> **Text provided**:

So we sort of leveraged some of those standardized things that we do to sort of focus our efforts while, you know, taking in any additional changes. I mean, it didn't really surprise me when I read that, because there's sort of this to your point if it's not really, if it's not really championed and we're not considering the strategic direction of the organization, where would this even fit for people to actually do any kind of work into it? You know, the idea is that well, we want to scale, or we have this many projects that we have to manage. You know, if you have one project, maybe you don't need a PPM tool. But if you have six or seven projects, nine, 10 functions and teams that are all involved in the project, they're not all looking for the same thing, but they all need to know where the project is at all times, just in a different perspective. So you start to look at what are each of these teams contributing to the project? How do we get that data to also talk to what we're trying to put in together and create this network of information specific to that project, and then that rolls up to your portfolio, rolls up to your leadership and so on. And so I think that those challenges with adopting the PPM tools is not only just in that project management space, but it's also going to be in those adjacent functions that are also a part of the team.

Oscar Gonzalez:

You know when I read this. So when I took this paper, I took all the data and I started to ask myself, like, what are we actually talking about here from an organizational perspective? What is the key to providing success here? And there's three things, and you hear a lot about it People, your process and your technology. And some people are liking that to sort of your tech stack. Well, technology isn't going to stop. Ai is here. We have to recognize that, but we also need to prepare for what that means for an organization. So, with people, process and technology, I actually sort of created this triangle where it goes from people to tech and then, looking at your process, your people and your tech are going to determine what kind of process you can build out with the technology that you have. Your tech is there not necessarily to augment person, it's more of to expedite the work that you're already doing.

Oscar Gonzalez:

Okay. And once you have the people and you have to develop that support too, you cannot say this year, everybody needs to have a goal where you're going to have personal development, okay. Well, how are we cultivating that in the organization? Oh, in your free time, get out of town. You want me to land one of the corporate goals that exist, for my bonus in many cases, on my free time. Have you worked here before? There's not really a lot of free time and this is also, you know, a challenge for folks to see the value of spending the time to look for these efficiencies, to look for these tools so that they do have the time for personal development, etc.

Oscar Gonzalez:

So I look at that, but then I also look at different arrows going in different directions, for example, from the technology to the people. You have this level of technology. You need people to champion it. You need people to root for the success of that technology and have a level of curiosity, because these technologies are built not just to stay within this small bubble of work or effort. Those organizations are going to continue to adapt and to adapt their technology that they're selling to attract more clients. So it is your responsibility that when you get a new piece of technology, when you find the ownership, they should know more about that tool than anyone else in the organization, more than IT, and it is only to their benefit. It gives you visibility as a person, it gives you ownership, it gives you a lot of credibility when you understand a system from top to bottom.

> **Listed records**:
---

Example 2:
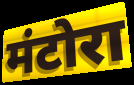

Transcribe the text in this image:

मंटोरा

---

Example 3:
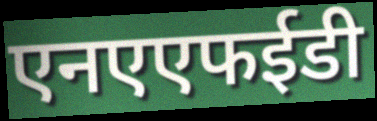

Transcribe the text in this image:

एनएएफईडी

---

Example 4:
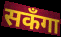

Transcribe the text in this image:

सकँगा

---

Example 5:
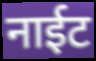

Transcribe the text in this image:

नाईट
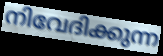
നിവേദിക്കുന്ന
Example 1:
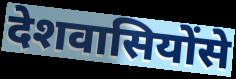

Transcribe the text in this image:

> **Requirements**: Carry on the conversation about adopting project portfolio management tools, starting right after its last sentence.

> **Answer below**:
Oscar Gonzalez:

But you really have to dig and understand what are the capabilities of this technology that we're using in all these different spaces? And then how do we connect it in as few steps as possible to give us what we need, and that's you know, it's just, it's this little piece here and making sure that we're developing that culture of transparency and alignment. So you know, I think for me there's some key components there between the people, the technology and what processes you decide to put into there that you can't really just focus into one space. You have to sort of take them all together. You know what does this mean for the process? Is it going to affect another stakeholder? Don't launch the technology that will affect a process that is also attached to somebody else in a different department or function. You need to bring them along as well, because the expectations change, the process changes.

Oscar Gonzalez:

So I think, with this, being able to have those, you know, and what can leadership do? I mean support process skills, you know, creating those skills, creating those resources for people to you know, to have additional training, bringing somebody in, creating a champion, cultivating that this stuff becomes, it becomes habit. You need to create a habit and you can only do that with practice, with focus. It's an investment in your own improvement, your own personal development, professional development. I mean that's what we're talking about here.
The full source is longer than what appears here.